EXERCISE BRIEF → Omit the images, then repeat the listing exactly.

MATERIAL PROVIDED Start Marker

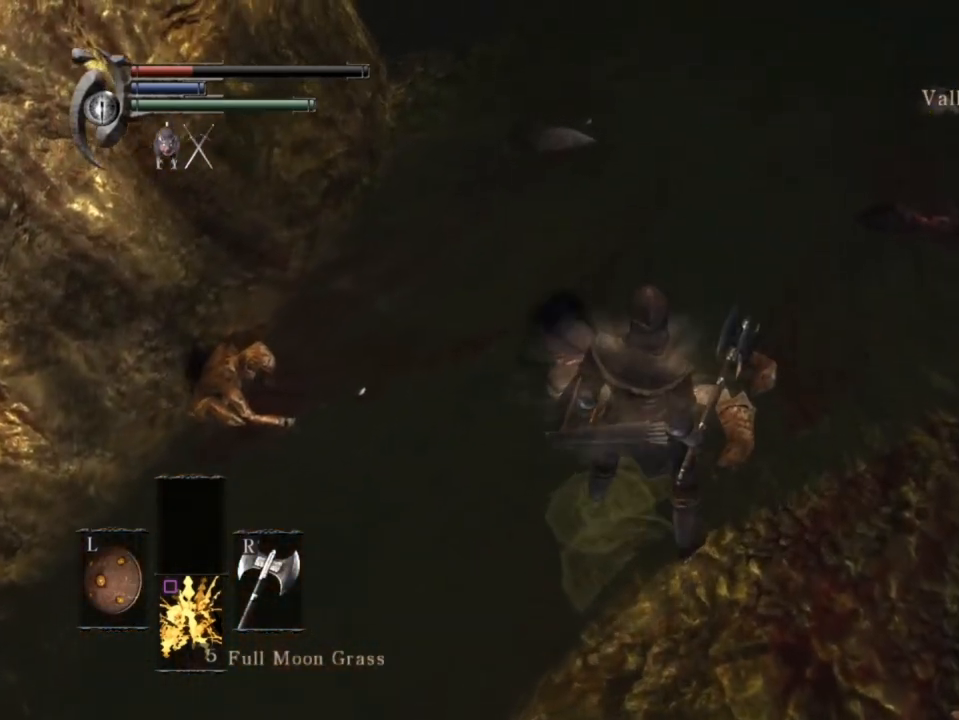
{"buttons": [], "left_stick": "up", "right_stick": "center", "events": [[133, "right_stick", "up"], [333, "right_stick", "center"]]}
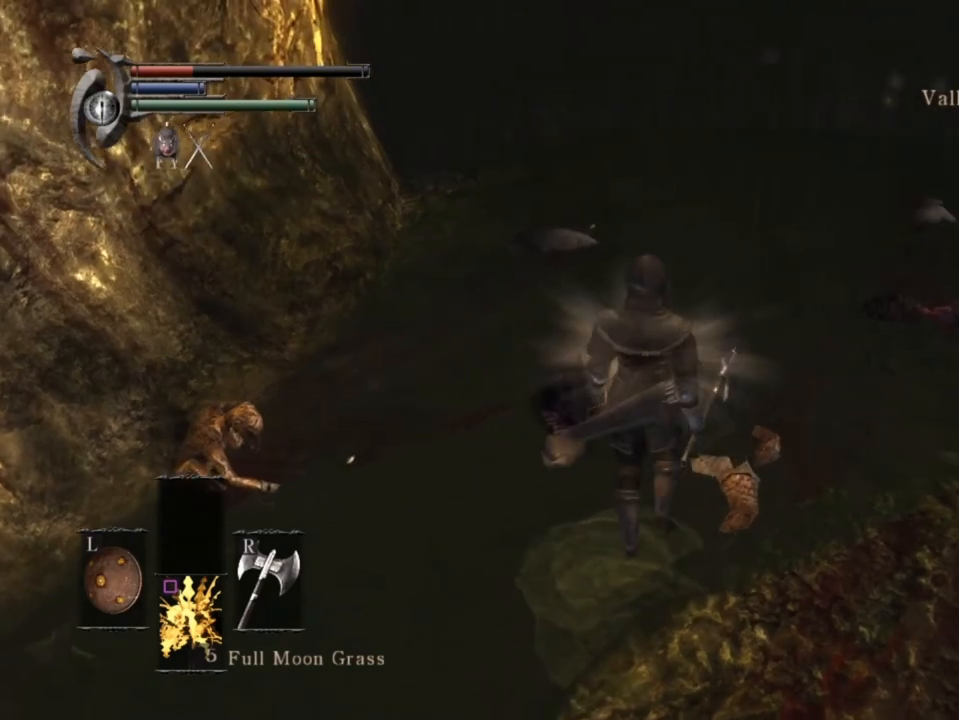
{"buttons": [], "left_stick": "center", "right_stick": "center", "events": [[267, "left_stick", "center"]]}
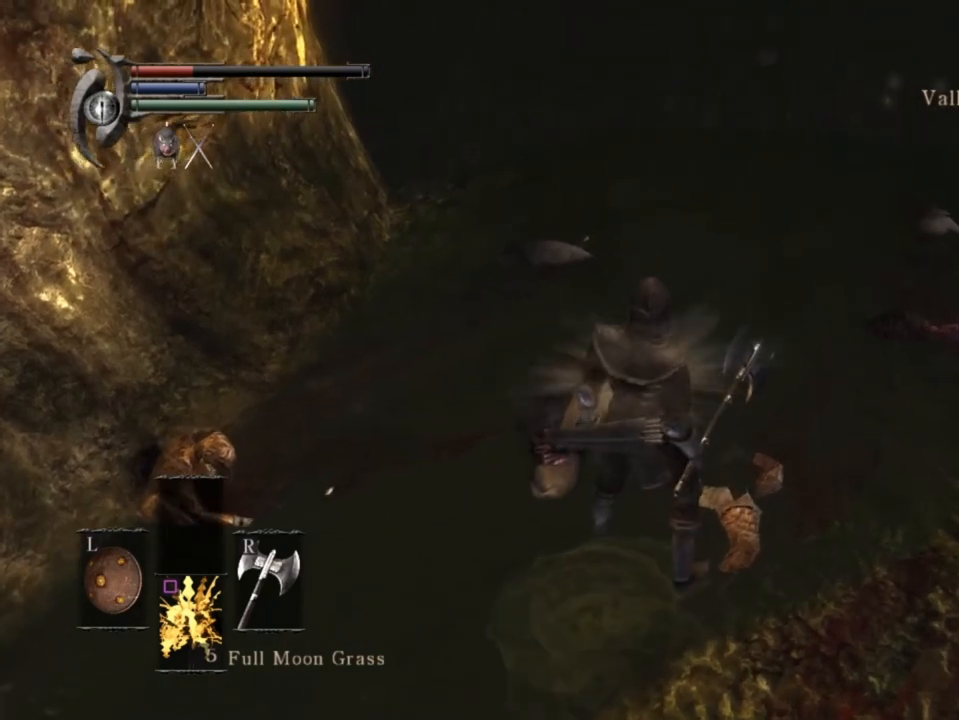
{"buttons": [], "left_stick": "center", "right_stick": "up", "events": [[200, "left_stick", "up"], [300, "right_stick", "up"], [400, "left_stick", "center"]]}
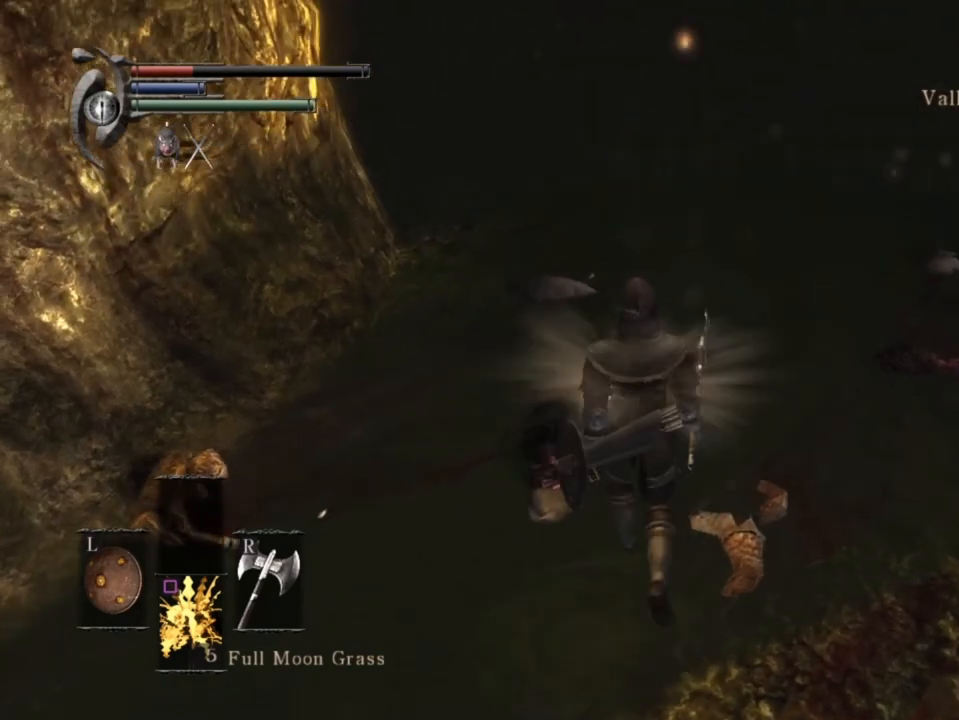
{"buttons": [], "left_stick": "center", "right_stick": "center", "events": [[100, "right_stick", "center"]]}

MATERIAL PROVIDED End Marker

PROBLEM SOLUTION →
{"buttons": [], "left_stick": "up", "right_stick": "center", "events": [[133, "right_stick", "up"], [333, "right_stick", "center"]]}
{"buttons": [], "left_stick": "center", "right_stick": "center", "events": [[267, "left_stick", "center"]]}
{"buttons": [], "left_stick": "center", "right_stick": "up", "events": [[200, "left_stick", "up"], [300, "right_stick", "up"], [400, "left_stick", "center"]]}
{"buttons": [], "left_stick": "center", "right_stick": "center", "events": [[100, "right_stick", "center"]]}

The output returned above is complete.